## SUPPLIED INFORMATION
══════

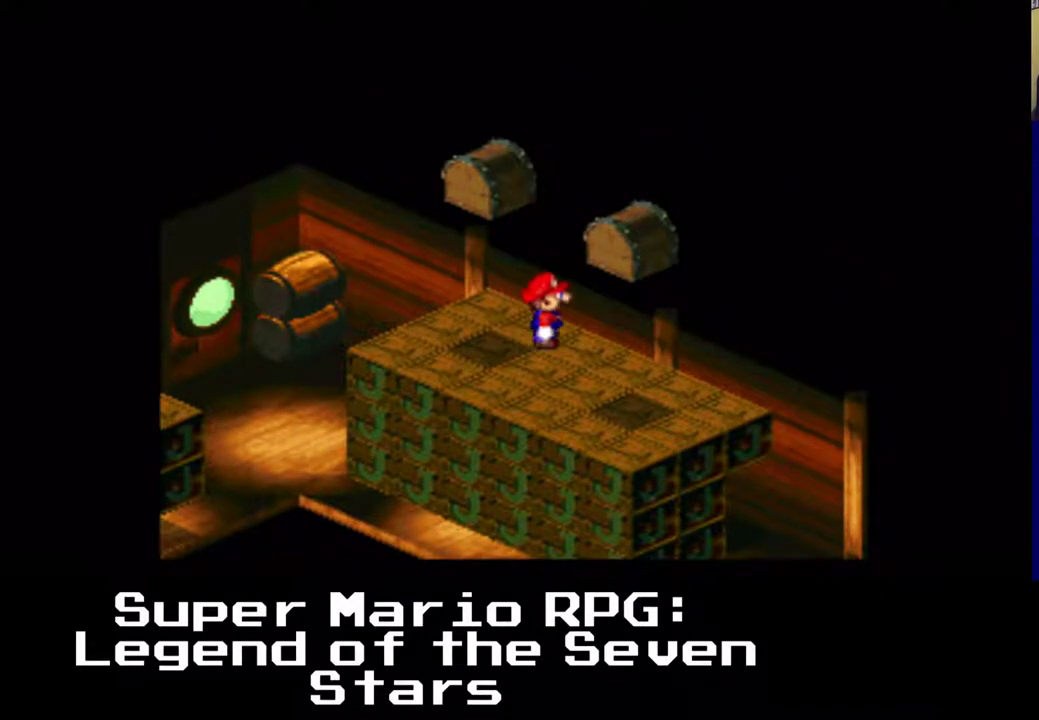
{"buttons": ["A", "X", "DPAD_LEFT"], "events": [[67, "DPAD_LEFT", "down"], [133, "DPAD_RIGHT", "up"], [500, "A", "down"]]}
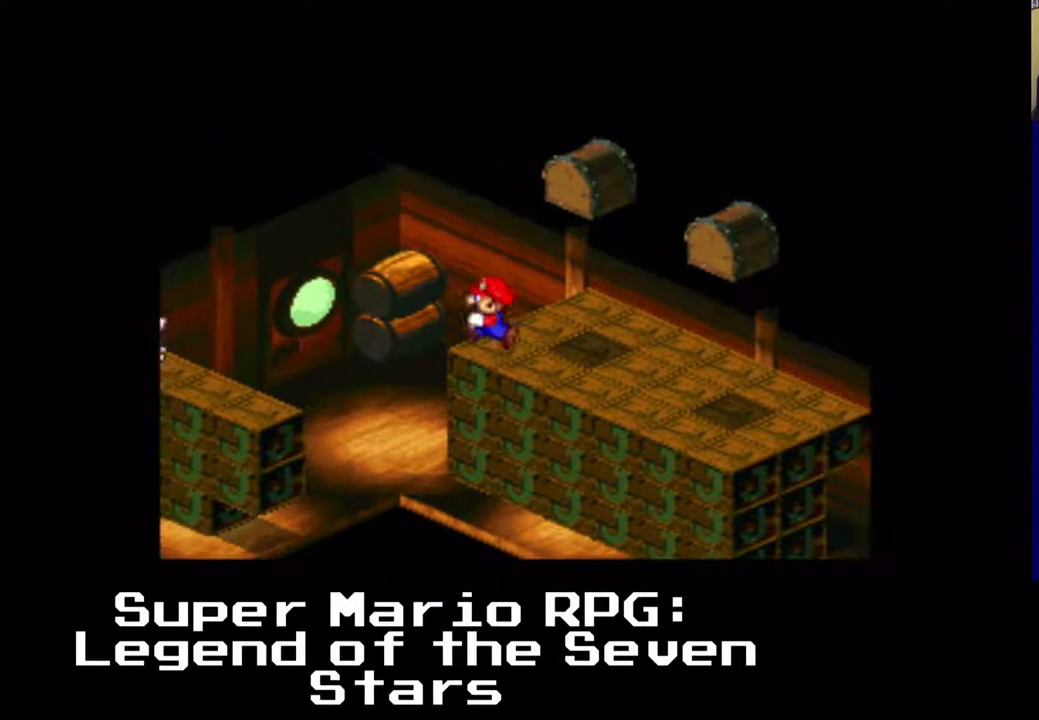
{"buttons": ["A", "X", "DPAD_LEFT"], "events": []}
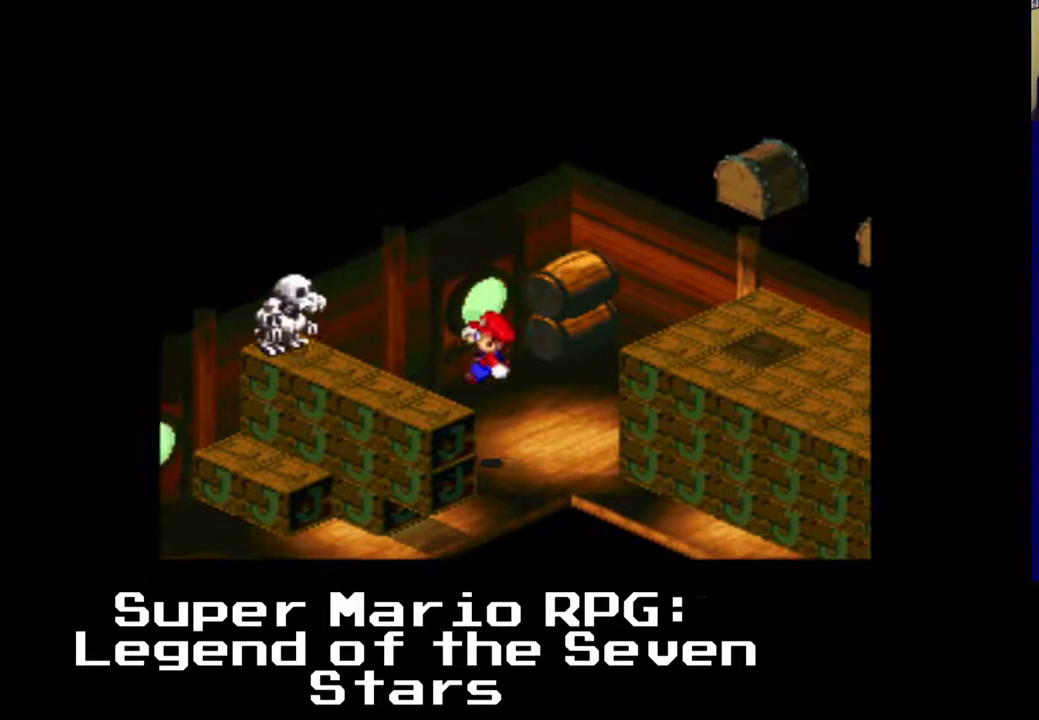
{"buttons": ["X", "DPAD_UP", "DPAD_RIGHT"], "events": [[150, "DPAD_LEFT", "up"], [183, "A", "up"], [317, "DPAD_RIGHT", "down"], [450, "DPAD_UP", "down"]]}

══════

Reproduce the material word for word. Any pictures should be left out of the copy.

{"buttons": ["A", "X", "DPAD_LEFT"], "events": [[67, "DPAD_LEFT", "down"], [133, "DPAD_RIGHT", "up"], [500, "A", "down"]]}
{"buttons": ["A", "X", "DPAD_LEFT"], "events": []}
{"buttons": ["X", "DPAD_UP", "DPAD_RIGHT"], "events": [[150, "DPAD_LEFT", "up"], [183, "A", "up"], [317, "DPAD_RIGHT", "down"], [450, "DPAD_UP", "down"]]}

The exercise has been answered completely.